A decisão do julgamento de um caso que chocou os assisenses em janeiro de 2010 pode sair ainda nesta quinta-feira, 30.
A acusada é Silvia Maria Ribeiro de Almeida, atualmente com 65 anos. Ela é a ex-mulher do médico legista Antônio Marcos Zibordi, que morreu no dia 26 de fevereiro de 2010, após ser atingido por tiros disparados por Silvia.
A defesa da acusada será feita pelo advogado Roldão Valverde, que irá trabalhar com a tese de legítima defesa.
“A defesa irá manter a tese de que o crime foi motivado por legítima defesa. Quando a acusada foi conversar com o ex-marido, ele pulou no pescoço dela e tentou sufocá-la. Foi quando ela atirou para se proteger. Tanto que no momento em que ela foi presa, ela ainda tinha os arranhões da tentativa de esganamento. A filha do casal disse que “minha mãe matou meu pai em um segundo, enquanto ele matou ela por 35 anos””, afirma Roldão.
A ré confessou o crime e chegou a ser detida, mas pôde aguardar o julgamento em liberdade. O júri deste caso já havia sido marcado para o dia 21 de novembro, mas foi adiado e já está em andamento no Fórum de Assis.
Não há previsão de horário para o fim do julgamento.
Relembre o caso
O médico assisense Antônio Marcos Zibordi, de 66 anos, foi morto a tiros na madrugada do dia 26 de janeiro de 2010, em Assis.
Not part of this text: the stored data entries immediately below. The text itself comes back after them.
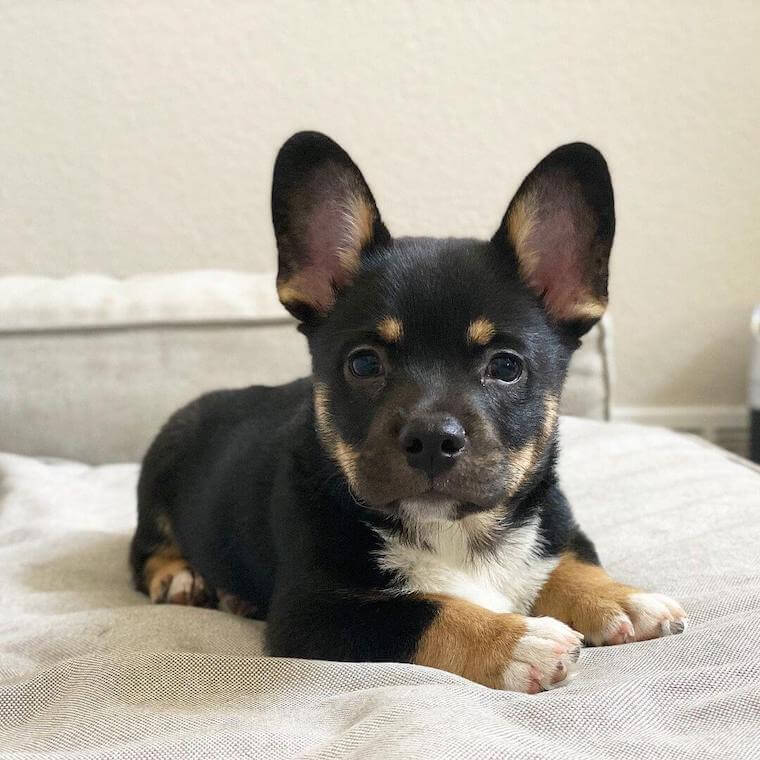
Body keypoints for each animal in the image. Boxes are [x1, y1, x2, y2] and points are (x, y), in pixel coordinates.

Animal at [132, 132, 688, 696]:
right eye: (363, 363)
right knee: (146, 551)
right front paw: (517, 640)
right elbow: (429, 611)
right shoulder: (316, 613)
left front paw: (620, 597)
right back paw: (181, 577)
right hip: (159, 475)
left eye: (506, 367)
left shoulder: (554, 528)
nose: (432, 438)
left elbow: (566, 562)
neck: (461, 534)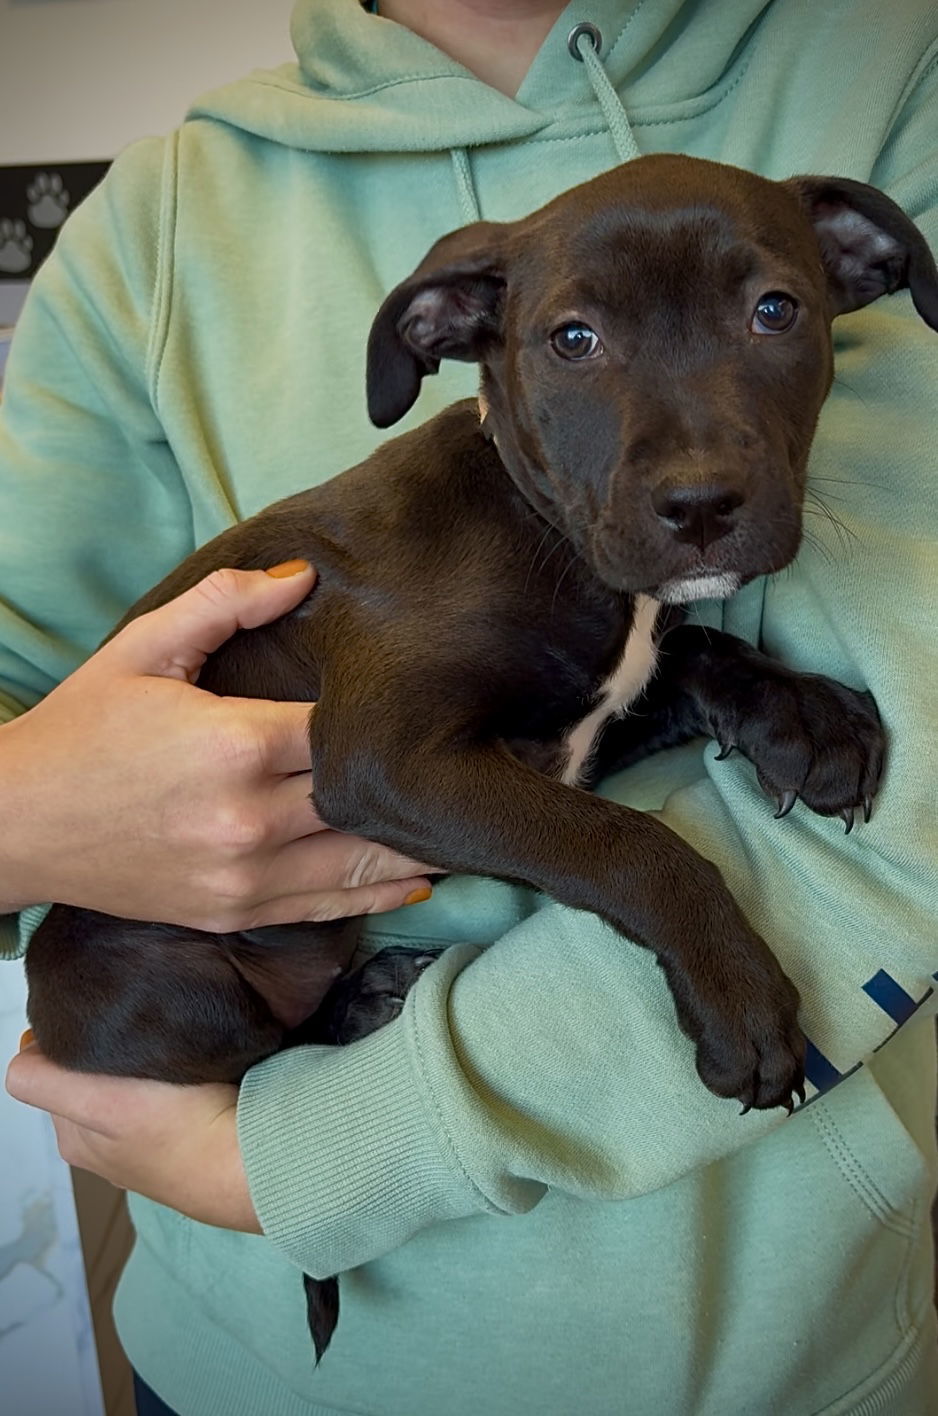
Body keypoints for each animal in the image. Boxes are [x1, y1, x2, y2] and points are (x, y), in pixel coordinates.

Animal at [25, 155, 935, 1359]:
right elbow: (632, 848)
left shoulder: (576, 729)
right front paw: (738, 992)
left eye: (776, 312)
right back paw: (363, 1005)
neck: (540, 526)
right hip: (149, 976)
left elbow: (691, 654)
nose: (700, 507)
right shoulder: (387, 759)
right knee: (255, 1055)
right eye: (573, 340)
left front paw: (804, 717)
Silvia já era a suspeita do crime, mas segundo a Polícia Militar, ela mesma confessou o ocorrido e afirmou que não se conformava com a separação, há dois anos, e com o fato de o ex-marido estar se relacionando com uma outra mulher.
Segundo a PM, ela teria livre acesso à casa do médico Antônio Marcos Zibord, conhecido na cidade por ter trabalhado por mais de 15 anos no Instituto Médico Legal (IML) de Assis.
Durante a madrugada, ela teria entrado na casa, localizada em um bairro de classe média na região central da cidade, e ficado à espera dele. Logo que entrou no quarto, ele teria sido atacado com uma pedra. Eles tiveram uma luta corporal e a mulher sacou da bolsa uma arma. Um dos tiros acertou o rosto e o outro o ombro do ex-marido, que caiu no chão. Em seguida, a acusada atirou na nuca dele.
A polícia chegou até a suspeita porque uma testemunha viu uma mulher saindo da casa de Zibord durante a madrugada e o cachorro dele indo atrás dela com o rabo abanando, demonstrando ser alguém conhecido. Os policiais fora até a casa da mulher, que confessou o crime.
A arma foi jogada num terreno em frente a casa dela, que chegou a ser levada para a cadeia de Espírito Santo do Turvo, mas aguardou o julgamento em liberdade.